Pinocchio, Garrone nel paese delle meraviglie
C'è un senso del meraviglioso, un incanto palese eppure segreto, in quella picaresca e tenera concezione del fantastico, nella trasfigurazione del reale, di qualcosa di antico e materico, che non ha che fare tanto con la tecnologia (e gli effetti speciali), ma ci appartiene, anche figurativamente. E sì, c'è qualcosa di profondamente umano anche laddove si pensa di non potere provare dolore in questa favola cigolante che Matteo Garrone rilegge con riconoscente fedeltà accarezzando la fisicità dell'immaginifico, regista artigiano che lavora il cinema come fosse legno e lo modella, lo piega, lo intarsia. Facendone un pezzo unico, poi per sempre riconoscibile, personale, proprio (e appropriato).
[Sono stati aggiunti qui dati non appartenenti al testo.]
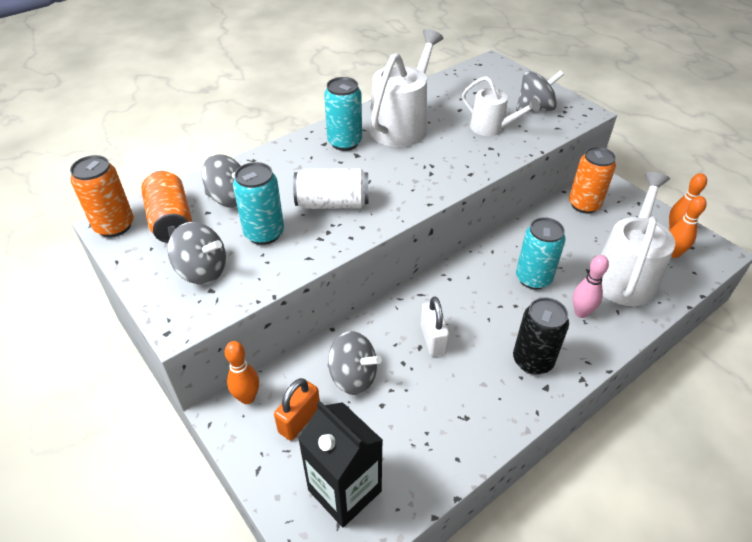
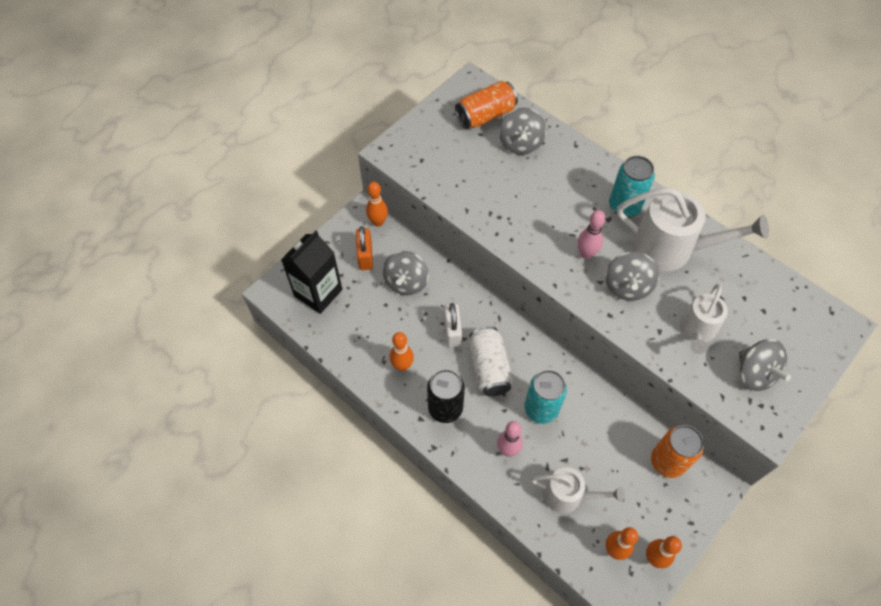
camera: 80 degrees right, 15 degrees up
orange can [70,155,134,237] -> none
grey spinning top [167,222,226,285] -> grey spinning top moved to [605,252,659,301]
turquoise can [233,162,284,245] -> none
orange padlock [274,378,320,441] -> orange padlock turned 60 degrees clockwise [356,226,373,270]
white can [293,168,369,209] -> white can moved to [469,326,513,396]
white padlock [421,297,449,356] -> white padlock turned 75 degrees counterclockwise [444,303,462,347]
white watering can [601,172,675,306] -> white watering can [531,467,624,514], size x0.60
none -> orange bowling pin [390,332,414,371]
none -> pink bowling pin [578,210,605,259]

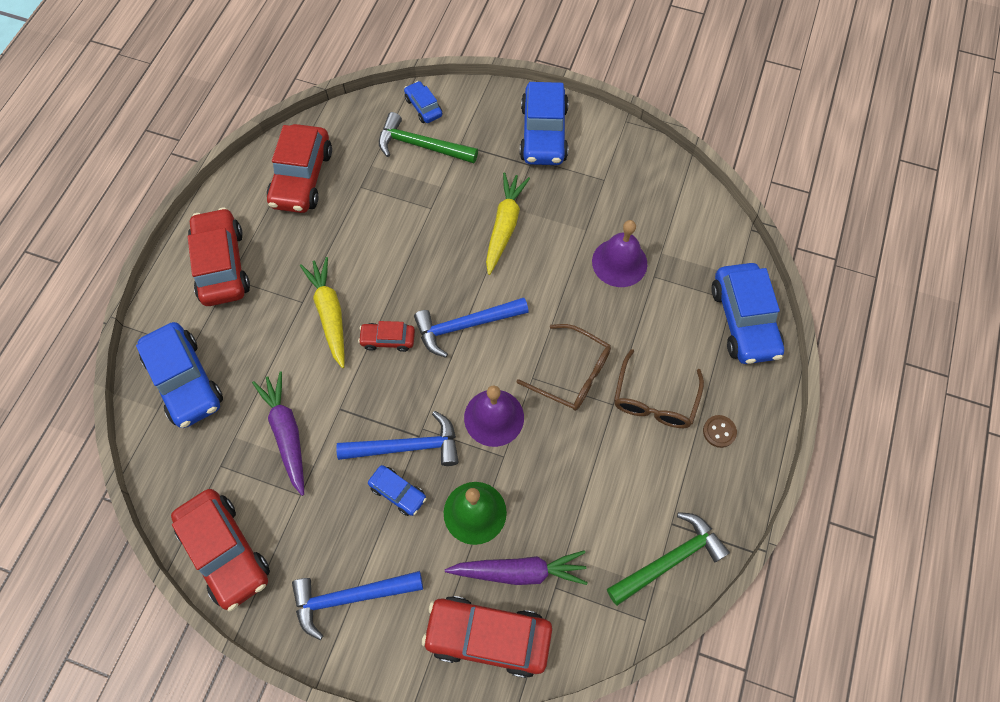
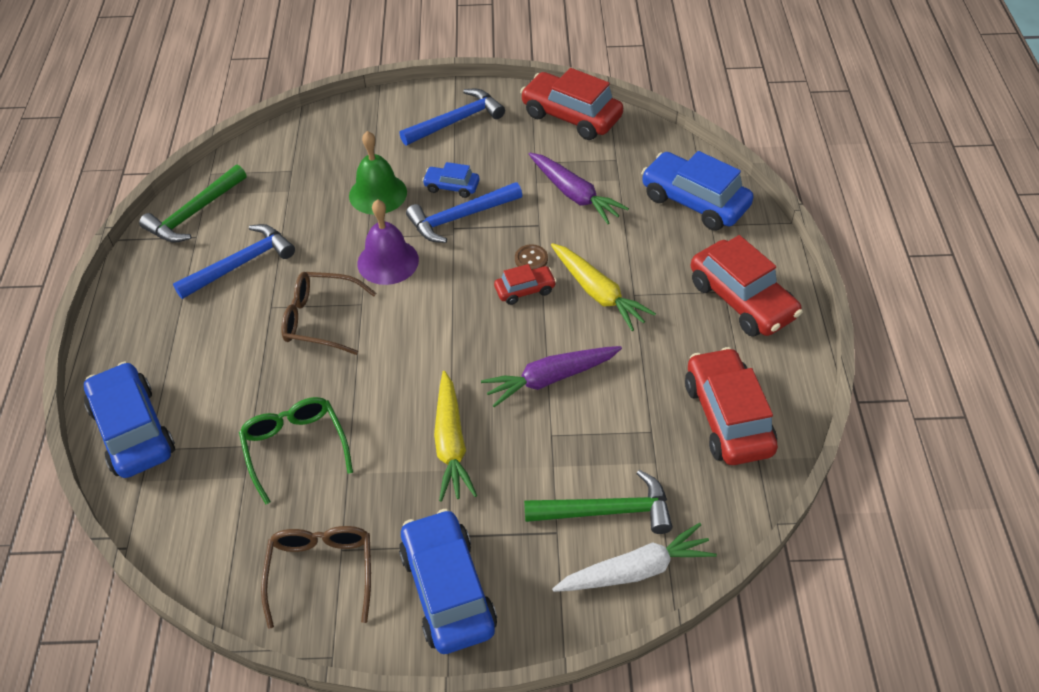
camera: 160 degrees right, 15 degrees down
blue car [404,81,442,123] -> white carrot [552,523,717,592]
blue hammer [414,298,529,358] -> blue hammer moved to [173,224,295,299]
red car [422,596,552,678] -> none
purple carrot [445,550,588,585] -> purple carrot moved to [481,346,622,407]
purple bell [592,220,647,287] -> green glasses [239,397,353,504]
brown glasses [614,349,704,428] -> brown glasses moved to [261,526,371,629]
brown button [703,415,737,448] -> brown button moved to [515,245,548,270]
Ne poteva rimanere prigioniero, anche lui nel ventre della balena (pardon, pescecane), perduto per sempre in quell'oceano di pagine difficilmente navigabili: e invece l'autore di <Dogman> sfida la maledizione di <Pinocchio> (che travolse anche Benigni, qui ora magnifico Geppetto per il quale la vita è di nuovo bella) girando un film visivamente splendido (e produttivamente <estremo> nel panorama italiano)celebrando con forza estetica il capolavoro di Collodi di cui Garrone coglie e leviga l'aspetto adulto senza per questo sacrificarne lo stupore, la magia, il comune senso del rocambolesco. In un Paese (questo) dove <gli innocenti vanno in prigione> e si fa la fame sperando prima o poi di mettere giudizio, l'avventura di diventare grandi va di pari passo alla scoperta della crudeltà della vita: tocca tornare bambini (o diventarlo, finalmente) per giudicare con la dovuta serenità un'umanità affollata di burattini di cui qualcun altro tira i fili, di teste di legno, di marionette costrette sulla scena, vittime dell'ennesima recita.
Il commovente (e smisurato) affetto paterno, il romanzo (etico) di formazione, l'immaginazione come antidoto alla miseria: le chiavi ci sono tutte, più che altro occorre capire (ma già gli incassi di questo weekend dovrebbero chiarire le idee) quale sia (e da chi sia composto) il pubblico del <Pinocchio> di Garrone, un film che può piacere a tutti (grandi e piccoli) e per le stesse ragioni a pochi. Una fiaba d'autore che nell'affrontare con puntualità filologica il testo rispolvera passaggi ignorati dalle precedenti versioni, facendosi forte (nonostante nella seconda parte il film fatichi di più) di una realizzazione di grande riuscita, di grande spessore, a cui porta un serio contributo un cast molto variegato (oltre a Benigni, tra gli altri, anche un Proietti-Mangiafuoco, cattivo solo in apparenza ma assai facile alla commozione, la francese Marine Vacht – già giovane musa di Ozon -, un ottimo Massimo Ceccherini, Volpe in cerca di qualcosa <da spizzicare> insieme al Gatto Papaleo) che gira intorno al giovanissimo Federico Ielapi, il burattino dagli occhi da bambino che per tre mesi si è sottoposto a quattro ore di trucco (più una per struccarsi) tutti i giorni. E se Garrone non sbaglia una faccia, fantastico davvero è il lavoro di make up dell'inglese Mark Coulier, due Oscar in bacheca (per <Grand Budapest Hotel> e <The Iron Lady>) e parecchio da fare anche sui set di <Harry Potter> e del <Suspiria> di Guadagnino: tecnico di fama mondiale che, unitamente al costumista Massimo Cantini Parrini (ospite lo scorso mese del Parma Film Festival), ricrea un mondo dove potere entrare è un privilegio.